Jesus tags the signs of the Kingdom with his programmatic proclamation: “The Spirit of the Lord is upon me, because he has anointed me to preach good news to the poor. He has sent me to proclaim release to the captives and recovering of sight to the blind, to set at liberty those who are oppressed, to proclaim the acceptable year of the Lord” (Lk 4:18-19 RSV). The Kingdom of God is the reign of God’s will to men found in the original blessing set by the story of Genesis: there is harmony, peace, love, justice and the constant hope and longing for God’s will in his creation.

But, as the story goes, evil entered the scene of blessedness. Creation was snatched away from a blessed life. There is disorder in creation which rooted into the very hearts of men. The reality such as of pain, sickness, weakness and of sin came and death becomes a corruption of God’s creation and not a transition from “glory to glory”. The dread of man in these things led him to ask: “has God’s presence left me?” By this realization, we notice that human life suffers comprehensively because God has gone away from it. Or shall we say, man left God’s presence, that is, God’s Kingdom in his attendance in front of evil and sin?

This is the reason why, in the Gospel reading today, flanked by our first reading from Isaiah, provides us the answer. Jesus’ healing miracles are not simply hodgepodge, “unplanned” encounters and awe-filled spell-bounding gestures and hence “serendipitous events” at its best. They constitute a kind of statement of “rebuilding the Kingdom” by acts of redeeming away from evil clutches all humanity and creation.

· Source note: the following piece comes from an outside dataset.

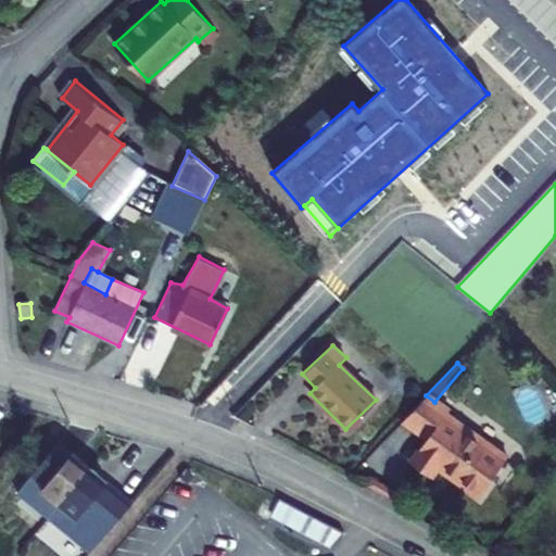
[(434,402),(426,395),(402,421),(427,439),(409,462),(429,477),(436,467),(477,497),(506,458),(445,416),(449,412),(434,402)]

Jesus, when called to men and women to “repent and believe in the Gospel” tries to consolidate all strings by pulling them back to Him. The Kingdom is the re-formation into integrity ruined creation by healing which also expressed in the acts of restoration, rebuilding and integration and making it one whole new again. Here, we must hear him proclaiming in the book of Revelation: “Behold, I make all things new” (Rev. 21:5).

Why Jesus heals in the gospel story is to convey to us the intent, the heart of God to restore us to the original friendship. Hence, to see this intention from the very core of God, all motives which struggles to restrain evil in life, the acts of mortifications, the disciplines we do, the healing we find in our hospitals and other wellness facilities, even the sacramental confession and the reconciliation rites of our Liturgy should take its reason from this Divine heartbeat – healing and all its forms aiming for “restorative” aims are a sign of God’s Kingdom.